5年間の民間企業でのサラリーマン生活を経て、東日本大震災をきっかけに自分にも出来る事を求め社協へ。生活困窮の相談を担当する中で、高齢者やひとり親世帯の貧困の実態や社会・地域から孤立する人たちへの支援に関わる。

私は、認知症や障がい等により判断能力に課題のある方の困りごとや生活上の手続き、家計の支援など行う日常生活自立支援事業の相談員をしています。平成11年の「地域福祉権利擁護事業」開始から23年が経ち、延べ50名を越えるの方々の生活のサポートをしてきました。

 届いた書類の内容がわからず、滞納を繰り返す。自分で光熱費の支払いに行けず、しばしば電気が止まっている。毎月決まった生活費の中で生活しなければならないのに、それが出来ない。そして、その要因は認知症や障がいなどに起因し、自分一人では困難な状況に陥いります。

 

 私が関わる相談の多くは、福祉や介護などの専門機関と呼ばれる所から相談が寄せられます。
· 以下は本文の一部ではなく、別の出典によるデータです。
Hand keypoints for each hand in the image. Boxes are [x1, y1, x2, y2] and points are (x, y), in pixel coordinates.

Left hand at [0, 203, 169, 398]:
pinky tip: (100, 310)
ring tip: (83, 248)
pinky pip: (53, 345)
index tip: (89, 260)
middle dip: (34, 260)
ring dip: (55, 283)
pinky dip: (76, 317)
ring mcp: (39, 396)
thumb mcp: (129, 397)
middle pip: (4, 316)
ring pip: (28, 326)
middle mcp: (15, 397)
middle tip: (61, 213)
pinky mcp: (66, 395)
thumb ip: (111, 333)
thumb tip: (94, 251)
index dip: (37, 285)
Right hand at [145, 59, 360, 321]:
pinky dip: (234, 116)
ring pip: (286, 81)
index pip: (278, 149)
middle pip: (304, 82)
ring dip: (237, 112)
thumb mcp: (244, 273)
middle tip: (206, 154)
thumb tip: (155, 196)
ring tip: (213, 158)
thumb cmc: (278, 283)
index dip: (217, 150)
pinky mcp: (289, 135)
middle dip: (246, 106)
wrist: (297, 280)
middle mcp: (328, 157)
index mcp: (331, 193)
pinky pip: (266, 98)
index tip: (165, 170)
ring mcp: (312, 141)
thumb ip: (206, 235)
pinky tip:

認知症の方や障がいのある方が自ら支援を求める事が非常に難しいのです。判断能力に困難を生じるという事は、詐欺や金銭搾取などにあい易いという事だけでなく、自らが困った状況である事を認識する事が難しく、また助けを求める事が難しいという事なのです。その結果が社会や地域からの孤立として更に本人を困難な状況に追いやるのです。

 今年、関わった一人暮らしの男性は、認知症の影響により、通販で全く必要の無い物を繰り返し購入したり、同じ物を複数個購入し、未開封の状態で放置されていました。また購入した代金の請求書が届いても郵便物がそのままの状態で放置され、支払いの督促が来ている状態でした。差し押さえの通知が届いた本人がパニックで何度も送付先に連絡をしていましたが、先方とうまくやり取りが出来ず、「何言ってるかわからないんだよ」「裁判所から差し押さえってどうしたらいいんだ」ほとほと困り果てた男性がぽつりと独り言の様に言ったのは、男性の支援に入る為、何とかコミュニケーションを取ろうと試みて半年後の訪問の時でした。

私が関わる方の多くは、認知症や障がい等の影響により誰かのサポートが必要です。しかし、判断能力とは別に誇りや尊厳は、誰もが当たり前に持っています。その当たり前に持っている誇りや尊厳、そして思いに耳を傾けながら、寄り添う事が大切だと感じています。